New religious movement
A new religious movement is a religious or spiritual group with modern origins, sitting at the edge of its society's dominant religious culture. Scholars have estimated that these movements number in the tens of thousands worldwide. Most have only a few members. Some have thousands. A few have more than a million.
There is no single, agreed-upon test for what counts as one. Even the word "new" splits the experts. Some scholars treat the end of the Second World War in 1945 as the dividing line. Others reach back to 1830, or to 1838, depending on how far modernity stretches.
Why do these groups multiply when older faiths feel settled? Why have some of them ended in mass death, and why do so many quietly fade once their founder dies? And why did one professor tell a national newspaper that dozens of new ones appear every single year? The answers run through scripture, celibacy, succession, and a decades-long fight over the word "cult".
In 1830, Joseph Smith founded the Latter Day Saint movement, which by 2023 counted over 17 million members. Eight years later in Japan, 1838 marked the beginning of Tenrikyo. In 1844, Bábism was established in Iran, and from it Bahá'u'lláh founded the Baháʼí Faith in 1863. In 1860, Choi Jae-Woo founded Donghak, later Cheondoism, in Korea, which ignited the Donghak Peasant Revolution in 1894.
In 1889, Mirza Ghulam Ahmad founded Ahmadiyya, an Islamic branch. Two years later, in 1891, the Unity Church became the first New Thought denomination in the United States. In 1911, Isaiah Shembe founded the Nazareth Baptist Church in South Africa, one of the largest modern African initiated churches.
The 1930s brought a wave across continents at once. The Nation of Islam and the Jehovah's Witnesses rose in the United States. The Rastafari movement rose in Jamaica. Cao Đài and Hòa Hảo appeared in Vietnam, Soka Gakkai in Japan, and Zailiism and Yiguandao in China. In the 1940s, Gerald Gardner began outlining the modern pagan religion of Wicca.

PROBLEM SET:
• A. In the text on new religious movements, write out the passage from "In 1830, Joseph" up to and including "African initiated churches.", renaming "Unity Church" to "Unity School".
• B. According to the text on new religious movements, in what year did Isaiah Shembe found the Nazareth Baptist Church?
• C. List every religious movement that the text on new religious movements names as part of the 1930s wave.
The data after this point comes from a separate source.

INFORMATION SHOWN:

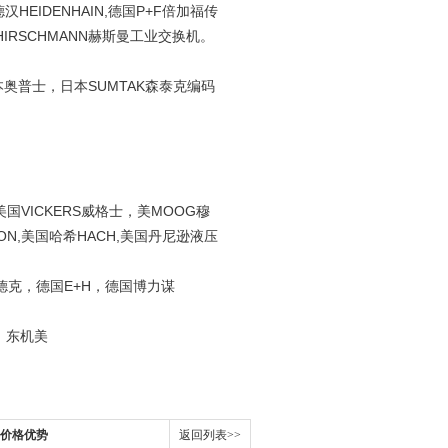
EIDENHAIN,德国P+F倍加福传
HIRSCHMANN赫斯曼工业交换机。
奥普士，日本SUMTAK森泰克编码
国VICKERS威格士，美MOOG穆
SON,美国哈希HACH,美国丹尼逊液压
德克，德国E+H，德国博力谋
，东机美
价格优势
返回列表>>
* * *
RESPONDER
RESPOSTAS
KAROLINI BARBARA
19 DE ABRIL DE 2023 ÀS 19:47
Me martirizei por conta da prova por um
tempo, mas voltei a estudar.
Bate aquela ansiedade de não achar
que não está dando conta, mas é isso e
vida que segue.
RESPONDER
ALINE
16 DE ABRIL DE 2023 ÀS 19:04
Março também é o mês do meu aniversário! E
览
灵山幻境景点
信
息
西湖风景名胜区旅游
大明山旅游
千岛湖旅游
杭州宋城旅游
--
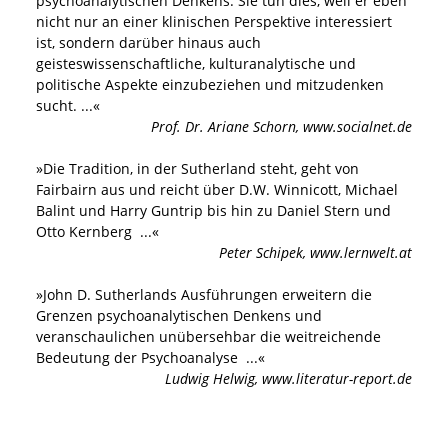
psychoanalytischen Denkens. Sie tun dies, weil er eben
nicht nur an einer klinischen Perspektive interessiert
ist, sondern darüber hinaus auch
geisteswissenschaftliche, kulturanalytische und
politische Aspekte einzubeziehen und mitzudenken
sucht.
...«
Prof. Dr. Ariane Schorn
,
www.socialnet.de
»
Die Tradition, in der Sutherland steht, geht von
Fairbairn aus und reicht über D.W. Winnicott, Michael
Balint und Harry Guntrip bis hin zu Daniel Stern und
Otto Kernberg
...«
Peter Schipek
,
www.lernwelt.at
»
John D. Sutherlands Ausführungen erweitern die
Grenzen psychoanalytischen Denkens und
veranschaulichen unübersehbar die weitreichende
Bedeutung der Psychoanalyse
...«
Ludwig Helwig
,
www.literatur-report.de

WRITTEN ANSWERS:
• A.
In 1830, Joseph Smith founded the Latter Day Saint movement, which by 2023 counted over 17 million members. Eight years later in Japan, 1838 marked the beginning of Tenrikyo. In 1844, Bábism was established in Iran, and from it Bahá'u'lláh founded the Baháʼí Faith in 1863. In 1860, Choi Jae-Woo founded Donghak, later Cheondoism, in Korea, which ignited the Donghak Peasant Revolution in 1894.
In 1889, Mirza Ghulam Ahmad founded Ahmadiyya, an Islamic branch. Two years later, in 1891, the Unity School became the first New Thought denomination in the United States. In 1911, Isaiah Shembe founded the Nazareth Baptist Church in South Africa, one of the largest modern African initiated churches.

• B. 1911

• C. Nation of Islam, Jehovah's Witnesses, Rastafari movement, Cao Đài, Hòa Hảo, Soka Gakkai, Zailiism, Yiguandao